▶ WORK TO BE COMPLETED: Turn the text in the records below into a JSON list of strings, one string per line, leaving out blank lines and the pictures.

▶ DATA FOR THIS EXERCISE:
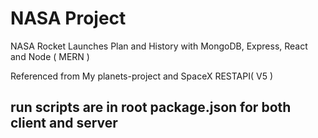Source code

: # NASA Project

NASA Rocket Launches Plan and History with MongoDB, Express, React and Node ( MERN )

Referenced from My planets-project and SpaceX RESTAPI( V5 )


## run scripts are in root package.json for both client and server
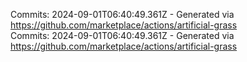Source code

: Commits: 2024-09-01T06:40:49.361Z - Generated via https://github.com/marketplace/actions/artificial-grass
<br>
Commits: 2024-09-01T06:40:49.361Z - Generated via https://github.com/marketplace/actions/artificial-grass
<br>
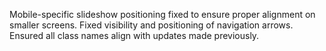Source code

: Mobile-specific slideshow positioning fixed to ensure proper alignment on smaller screens.
Fixed visibility and positioning of navigation arrows.
Ensured all class names align with updates made previously.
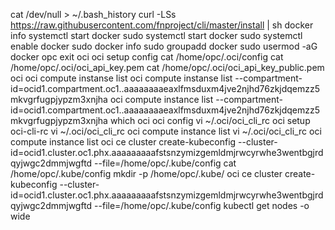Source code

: cat /dev/null > ~/.bash_history
curl -LSs https://raw.githubusercontent.com/fnproject/cli/master/install | sh
docker info
systemctl start docker
sudo systemctl start docker
sudo systemctl enable docker
sudo docker info
sudo groupadd docker
sudo usermod -aG docker opc
exit
oci
oci setup config
cat /home/opc/.oci/config
cat /home/opc/.oci/oci_api_key.pem
cat /home/opc/.oci/oci_api_key_public.pem
oci
oci compute instanse list
oci compute instanse list --compartment-id=ocid1.compartment.oc1..aaaaaaaaeaxlfmsduxm4jve2njhd76zkjdqemzz5mkvgrfugpjypzm3xnjha
oci compute instance list --compartment-id=ocid1.compartment.oc1..aaaaaaaaeaxlfmsduxm4jve2njhd76zkjdqemzz5mkvgrfugpjypzm3xnjha
which oci
oci config
vi ~/.oci/oci_cli_rc
oci setup oci-cli-rc
vi ~/.oci/oci_cli_rc
oci compute instance list
vi ~/.oci/oci_cli_rc
oci compute instance list
oci ce cluster create-kubeconfig --cluster-id=ocid1.cluster.oc1.phx.aaaaaaaaafstsnzymizgemldmjrwcyrwhe3wentbgjrdqyjwgc2dmmjwgftd --file=/home/opc/.kube/config
cat /home/opc/.kube/config
mkdir -p /home/opc/.kube/
oci ce cluster create-kubeconfig --cluster-id=ocid1.cluster.oc1.phx.aaaaaaaaafstsnzymizgemldmjrwcyrwhe3wentbgjrdqyjwgc2dmmjwgftd --file=/home/opc/.kube/config
kubectl get nodes -o wide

▶ TASK OUTPUT:
[
  "Source code",
  ": # NASA Project",
  "NASA Rocket Launches Plan and History with MongoDB, Express, React and Node ( MERN )",
  "Referenced from My planets-project and SpaceX RESTAPI( V5 )",
  "## run scripts are in root package.json for both client and server",
  "Source code",
  ": Commits: 2024-09-01T06:40:49.361Z - Generated via https://github.com/marketplace/actions/artificial-grass",
  "<br>",
  "Commits: 2024-09-01T06:40:49.361Z - Generated via https://github.com/marketplace/actions/artificial-grass",
  "<br>",
  "Source code",
  ": Mobile-specific slideshow positioning fixed to ensure proper alignment on smaller screens.",
  "Fixed visibility and positioning of navigation arrows.",
  "Ensured all class names align with updates made previously.",
  "Source code",
  ": cat /dev/null > ~/.bash_history",
  "curl -LSs https://raw.githubusercontent.com/fnproject/cli/master/install | sh",
  "docker info",
  "systemctl start docker",
  "sudo systemctl start docker",
  "sudo systemctl enable docker",
  "sudo docker info",
  "sudo groupadd docker",
  "sudo usermod -aG docker opc",
  "exit",
  "oci",
  "oci setup config",
  "cat /home/opc/.oci/config",
  "cat /home/opc/.oci/oci_api_key.pem",
  "cat /home/opc/.oci/oci_api_key_public.pem",
  "oci",
  "oci compute instanse list",
  "oci compute instanse list --compartment-id=ocid1.compartment.oc1..aaaaaaaaeaxlfmsduxm4jve2njhd76zkjdqemzz5mkvgrfugpjypzm3xnjha",
  "oci compute instance list --compartment-id=ocid1.compartment.oc1..aaaaaaaaeaxlfmsduxm4jve2njhd76zkjdqemzz5mkvgrfugpjypzm3xnjha",
  "which oci",
  "oci config",
  "vi ~/.oci/oci_cli_rc",
  "oci setup oci-cli-rc",
  "vi ~/.oci/oci_cli_rc",
  "oci compute instance list",
  "vi ~/.oci/oci_cli_rc",
  "oci compute instance list",
  "oci ce cluster create-kubeconfig --cluster-id=ocid1.cluster.oc1.phx.aaaaaaaaafstsnzymizgemldmjrwcyrwhe3wentbgjrdqyjwgc2dmmjwgftd --file=/home/opc/.kube/config",
  "cat /home/opc/.kube/config",
  "mkdir -p /home/opc/.kube/",
  "oci ce cluster create-kubeconfig --cluster-id=ocid1.cluster.oc1.phx.aaaaaaaaafstsnzymizgemldmjrwcyrwhe3wentbgjrdqyjwgc2dmmjwgftd --file=/home/opc/.kube/config",
  "kubectl get nodes -o wide"
]